第一話
「お兄ちゃん?」
「んあ?」
「お兄ちゃんはいつまで炬燵でぬくぬくしてるの? いい加減働かないと、いつまでたってもニートだよ?」
「まて、俺はまだ昨日の今日で整理がついてないんだ」
「整理?」
小首を傾げながら、炬燵で亀になっている俺を見下ろしてくる黒髪ツーサイドアップの少女――トンガリ帽子にローブ、おまけに杖を持った彼女こそは俺をこの世界に召喚した魔法使いにして、このミーニャ魔法用品店の店主だ。
どうやら彼女は一人なのが寂しくて、昔から兄に憧れていたらしい。
だから魔法を使って俺を召喚した。
なんて言われても信じられるだろうか?
いや、そんなとんでもない事を信じられるわけがない。もしもそんな妄言を言われて信じられる奴が居たら、是非とも俺の前に連れてきてほしい。
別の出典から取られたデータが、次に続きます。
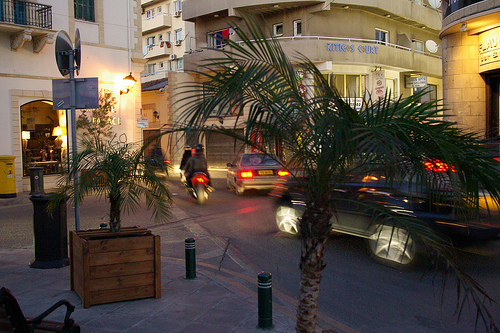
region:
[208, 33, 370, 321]
palm tree on the side of the road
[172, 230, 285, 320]
two poles on the curve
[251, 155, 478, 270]
black car behind the palm tree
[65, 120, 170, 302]
wooden box with plant in it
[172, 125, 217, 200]
motorcycle going down the road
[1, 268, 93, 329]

だが、一日かけてこの店の周囲を見回ってみたが、確かにここは地球でもなければ日本でもないらしい――理由は単純、地球に存在する全ての言語をマスターした俺が、店先の看板に書いてある字などを読めないのだから。
こうして喋っている言葉もおそらく、召喚時の魔法的アシストのおかげで勝手にこの世界の言葉に翻訳されているのだろう。
「お兄ちゃん、どうしたの?」
「いや、なんかもうお兄ちゃん嫌になっちゃった」
「何が?」
そんなの決まっている。
今まで必至に勉強してきた全ての知識がほぼ無駄になり、いきなり経験値ゼロの状態でこんな世界に放り込まれたら嫌になるに決まっている。
でもいいのだろうか。
このままこうして腐ってしまっていいのだろうか。
否、腐っていいはずがない。
よく考えてみたら、まだ嫌になるのは早い。
いつか元の世界に戻る方法を見つけるのも大事だが、取りあえずはこの世界でニートの立場から脱却する。そして、元の世界同様にトップクラスと言われるキャリアを取り戻せば、俺はこの世界においてもある程度安泰の世界を送れるのではないだろうか。
俺は嫌なのだ。
他人より下に位置するという事が。
「よし、お兄ちゃんはちょっと出かけてくる」
「どこに行くの?」
「そうだな……」
取りあえずはどこかで働こう、昔から素晴らしいと評判である俺の順応力の高さをもってすれば、なんとかなるはずである。
働く場所を見つけて、ニートから脱却するのだ。